The Solitaire device, approved by the U.S. Food and Drug Administration (FDA) in March of this year, has “a self-expanding, stent-like design,” according to an article published in the medical journal Lancet in August. During a procedure, a physician admits it into a blocked artery with a small catheter tube. The device attaches to the clot and effectively traps it. According to Zaidat, the physician must hold the device steadily on the clot for at least five minutes “to engage the clot.”

“That interaction between the device and the clot is what makes it efficacious,” Zaidat said.

The physician then carefully retracts the device from the body with the clot attached, so that the affected blood vessel is reopened.

A typical procedure lasts between 45 minutes and an hour, Zaidat said.

The device was approved by the FDA after a 10-month clinical trial that ended almost a year earlier than planned at the recommendation of a safety monitoring committee. The premature ending came as a result of significant positive outcomes of the study.

Zaidat was one of the primary investigators in the Midwest during the study. Hoffbauer was a trial patient.

Zaidat also wrote a paper about the device that helped lead to its approval. The paper was published separately in Lancet in September.

Among the trial’s most notable findings was the Solitaire stent retriever’s success in performing without causing bleeding. It opened vessels blocked by clots without leading to symptomatic bleeding in or around the brain in 61 percent of patients, according to the August Lancet article.
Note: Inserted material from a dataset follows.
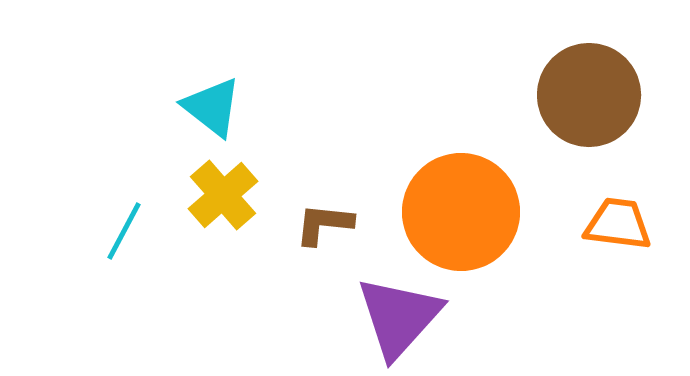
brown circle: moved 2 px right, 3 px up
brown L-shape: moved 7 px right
The previously approved mechanical tool used to remove stroke-causing blood clots, a corkscrew-like device known as the Merci Retriever, opened block vessels without subsequent bleeding in 24 percent of patients.

Within the study, Solitaire also produced a better survival rate three months after a stroke. While the Solitaire device had a 17.2 percent mortality rate, its predecessor had a 38.2 percent mortality rate.

Zaidat believes the effectiveness of the Solitaire device can largely be credited to its design. The design of the older devices used to remove clots made it more difficult for physicians to grab clots in their entirety, he said. The older devices also had substantial learning curves and were very operator dependent.

“It takes long to really master the technique and to tweak it for each operator to reach the desired effectiveness,” Zaidat said. “There was variability in the results because of that.”

As efficacious as the Solitaire device has been in removing stroke-causing blood clots, Covidien initially intended it to be a junctive device used in treating aneurisms. Covidien submitted the device as a tool to treat aneurisms to regulatory agencies in Europe before the United States. Researchers in Europe inadvertently realized its design could also address stroke-causing blood clots, and the device was tweaked to attend to clots.

Depending on how long a patient receives care after having a stroke, the Solitaire device can be administered in conjunction with clot-busting drugs. Drugs can assist in breaking up a clot up to 4.5 hours after a stroke patient has suffered the initial symptoms. After 4.5 hours has passed, it’s best to turn immediately to the device.

Zaidat emphasizes the critical role time plays in recovering a stroke patient’s deficit.

“The sooner you get to the hospital, the more likely you’re going to have chances of reversing the stroke,” he said.

Hoffbauer said she feels lucky that the device, the facilities and the expertise to remove her clot and reverse her stroke were all available to her immediately at Froedtert.

“Without Dr. Zaidat’s expertise and the device to take out the clot, I could have had much worse outcomes – the worst being that I would not be alive,” she said.